What is Dud?
I heard about Dud, pronounced duhd", not "dood" a few months ago when the creator Kevin Hanselman dropped a few lines in the community about it. Curious and willing to learn more I caught up with him to hear about the new 0.2.0 release, and what exactly the tool aims to do.
Dud is a lightweight tool for versioning data alongside source code and building data pipelines. In practice, Dud extends many of the benefits of
source control to large binary data. It is especially a more focused and lighter weight data version control tool.
It strives to be 3 things. Simple. Fast. Transparent.
Simple Dud should never get in your way (unless you're about to do something stupid). Dud should be less magical, not more. Dud should do one thing well and be a good UNIX citizen.

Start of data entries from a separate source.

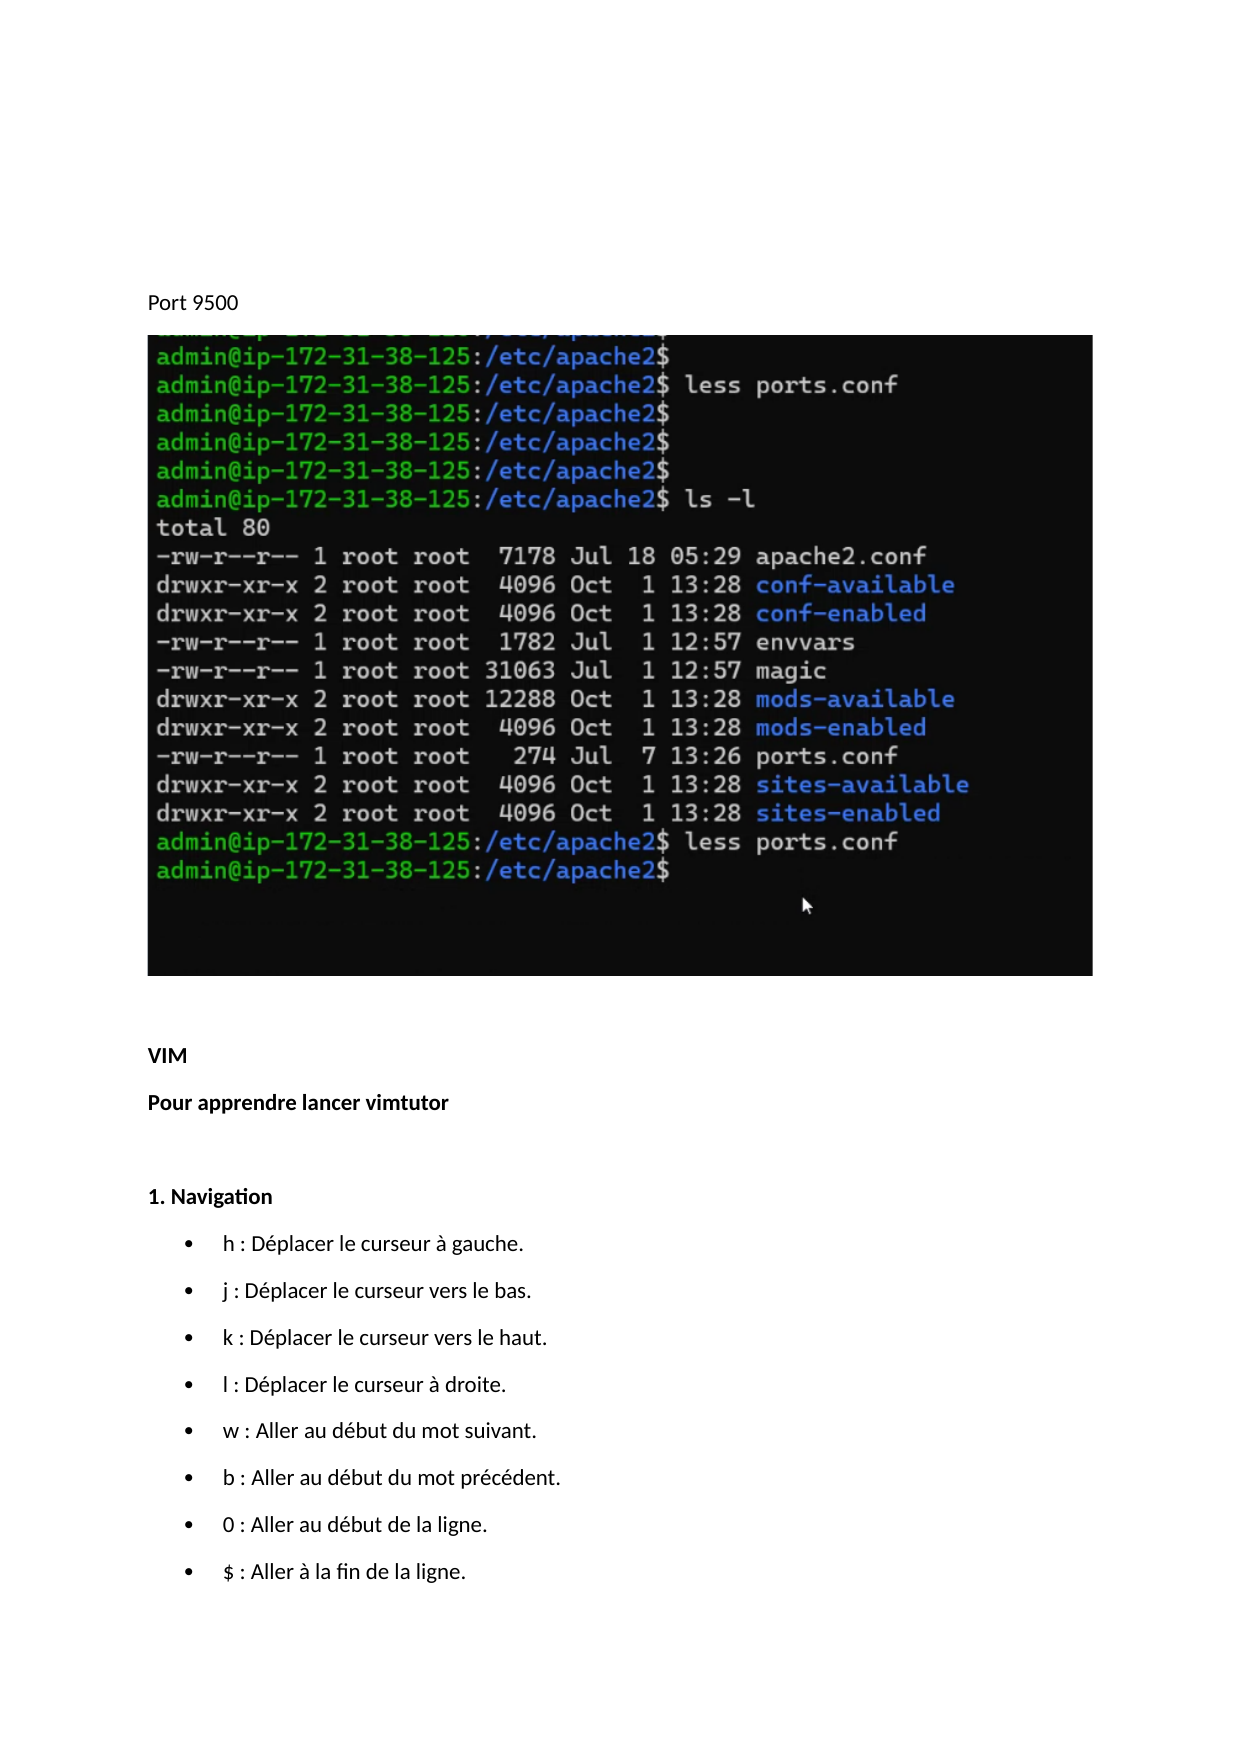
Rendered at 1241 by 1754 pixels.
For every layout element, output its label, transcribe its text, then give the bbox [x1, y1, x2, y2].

picture [147, 335, 1093, 976]
list $ : Aller à la fin de la ligne. [185, 1557, 1093, 1585]
list l : Déplacer le curseur à droite. [185, 1370, 1093, 1398]
list b : Aller au début du mot précédent. [185, 1463, 1093, 1491]
text 1. Navigation [148, 1182, 1093, 1210]
text Pour apprendre lancer vimtutor [148, 1088, 1093, 1116]
list 0 : Aller au début de la ligne. [185, 1510, 1093, 1538]
list h : Déplacer le curseur à gauche. [185, 1229, 1093, 1257]
list w : Aller au début du mot suivant. [185, 1417, 1093, 1444]
list k : Déplacer le curseur vers le haut. [185, 1323, 1093, 1351]
text VIM [148, 1042, 1093, 1069]
list j : Déplacer le curseur vers le bas. [185, 1276, 1093, 1304]
text Port 9500 [148, 288, 1093, 316]
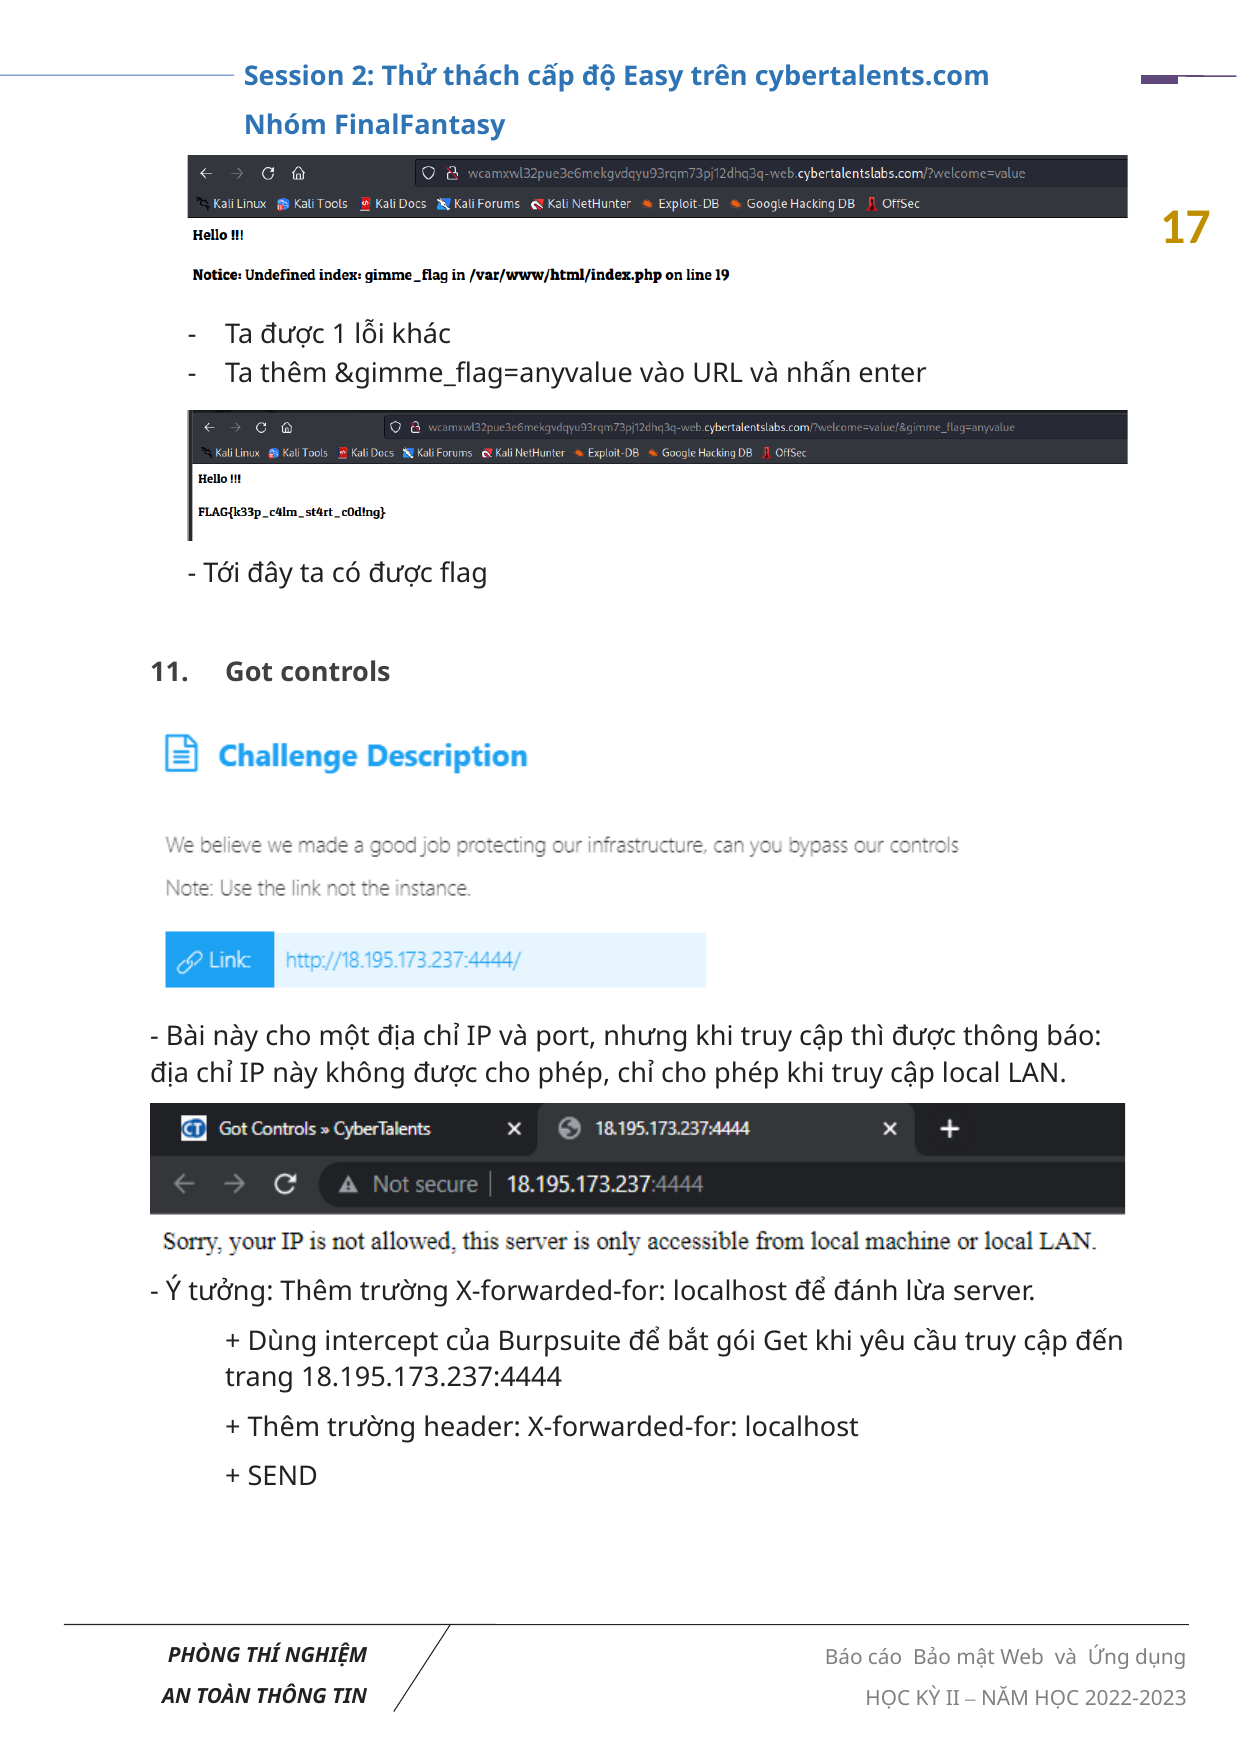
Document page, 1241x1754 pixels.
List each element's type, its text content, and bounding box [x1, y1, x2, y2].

text - Bài này cho một địa chỉ IP và port, nhưng khi truy cập thì được thông báo: địa chỉ IP này không được cho phép, chỉ cho phép khi truy cập local LAN. [150, 1017, 1125, 1091]
list Ta thêm &gimme_flag=anyvalue vào URL và nhấn enter [187, 354, 1125, 391]
text - Tới đây ta có được flag [187, 553, 1125, 590]
picture [150, 1103, 1125, 1259]
text + Dùng intercept của Burpsuite để bắt gói Get khi yêu cầu truy cập đến trang 18.195.173.237:4444 [225, 1321, 1125, 1395]
text - Ý tưởng: Thêm trường X-forwarded-for: localhost để đánh lừa server. [150, 1272, 1125, 1308]
text + Thêm trường header: X-forwarded-for: localhost [225, 1407, 1125, 1444]
picture [187, 410, 1128, 541]
picture [187, 155, 1128, 302]
subtitle Got controls [150, 652, 1125, 689]
picture [150, 707, 991, 1005]
text + SEND [225, 1457, 1125, 1493]
list Ta được 1 lỗi khác [187, 314, 1125, 351]
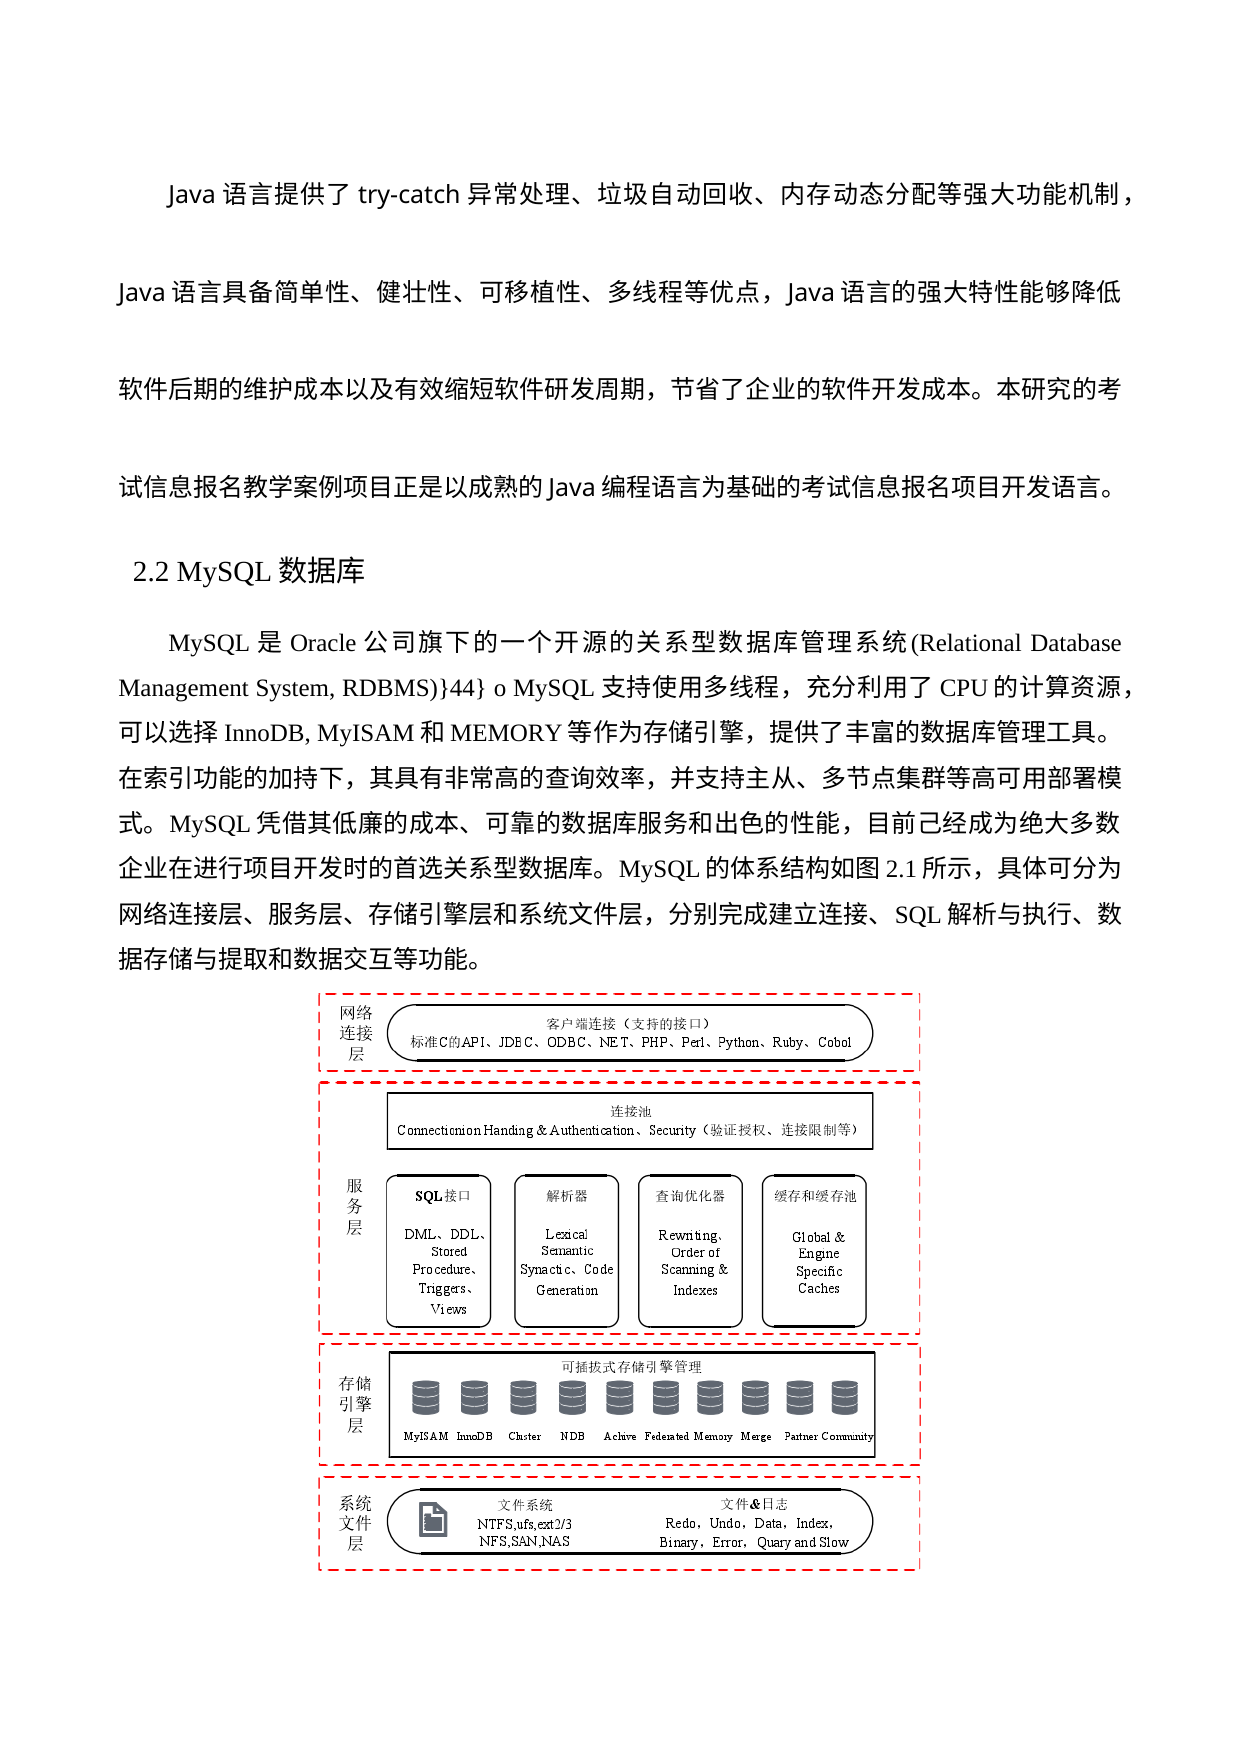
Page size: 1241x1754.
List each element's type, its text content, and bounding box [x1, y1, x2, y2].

text MySQL是Oracle公司旗下的一个开源的关系型数据库管理系统(Relational Database Management System, RDBMS)}44} o MySQL支持使用多线程，充分利用了CPU的计算资源，可以选择InnoDB, MyISAM和MEMORY等作为存储引擎，提供了丰富的数据库管理工具。在索引功能的加持下，其具有非常高的查询效率，并支持主从、多节点集群等高可用部署模式。MySQL凭借其低廉的成本、可靠的数据库服务和出色的性能，目前己经成为绝大多数企业在进行项目开发时的首选关系型数据库。MySQL的体系结构如图2.1所示，具体可分为网络连接层、服务层、存储引擎层和系统文件层，分别完成建立连接、SQL解析与执行、数据存储与提取和数据交互等功能。 [118, 622, 1122, 976]
picture [187, 984, 1053, 1580]
subtitle 2.2 MySQL数据库 [118, 536, 1122, 601]
text Java语言提供了try-catch异常处理、垃圾自动回收、内存动态分配等强大功能机制，Java语言具备简单性、健壮性、可移植性、多线程等优点，Java语言的强大特性能够降低软件后期的维护成本以及有效缩短软件研发周期，节省了企业的软件开发成本。本研究的考试信息报名教学案例项目正是以成熟的Java编程语言为基础的考试信息报名项目开发语言。 [118, 161, 1122, 518]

Fast Dud should prioritize speed while maintaining sensible assurances of data integrity. Dud should isolate time-intensive
operations to keep the majority of the UX as fast as possible. Dud should scale to datasets in the hundreds of gigabytes and/or hundreds of thousands of files.
Transparent Dud should explain itself early and often. Dud should maintain its state in a human-readable (and ideally human-editable) form.
To summarize with an analogy: Dud is to DVC what Flask is to Django. Both Dud and DVC have their strengths. If you want a "batteries included" suite of tools for managing machine learning projects, DVC can be a good fit for you. If data management is your main area of need and you want something lightweight and fast, Dud may be what you are looking for.
|